According to the U.S. Census Bureau, women still earn roughly 80 percent of what men are paid in the same positions. Professional women often must walk the thin line between being too nice or too aggressive, a pressure not often faced by men. Assertiveness is an art for both genders, and women can take steps to be more assertive without giving the impression they’re ruffling feathers.
- Be confident in your speech. It is easy to fall into “weaker language” habits when advocating for an idea. If unsure about the reaction to a proposal, you might say, “I think this is a good idea” or “I believe this will impart change.” More assertive language is to simply stand behind the point: “This is a good idea.” Confidence can go a long way.
- Allow people to disagree. It is acceptable for others to disagree with you. This can lead to discussion and an opportunity to present evidence why something should be done in a certain way. It also enables you to point out the strong points in their argument.
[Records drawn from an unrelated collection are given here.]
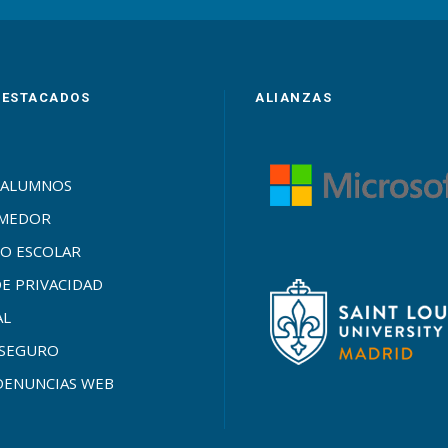
DESTACADOS
ALIANZAS
 ALUMNOS
OMEDOR
O ESCOLAR
DE PRIVACIDAD
AL
SEGURO
DENUNCIAS WEB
Listening to all ideas can sway people in your favor, even if they don’t necessarily agree with all you believe in.
- Be proactive and future-oriented. This is especially pertinent when asking for raises or promotions. Explain to a boss how you respect yourself and that your work merits the right compensation. Point out clearly defined future goals and successes you’ve had that warrant consideration for higher pay.
- Don’t fear conflict. Conflict doesn’t have to be confrontational, especially when respectable language is used and everyone is allowed to voice their opinions. Conflict can inspire great change. And remember, while you need to have solid relationships with coworkers, they do not have to be your best friends.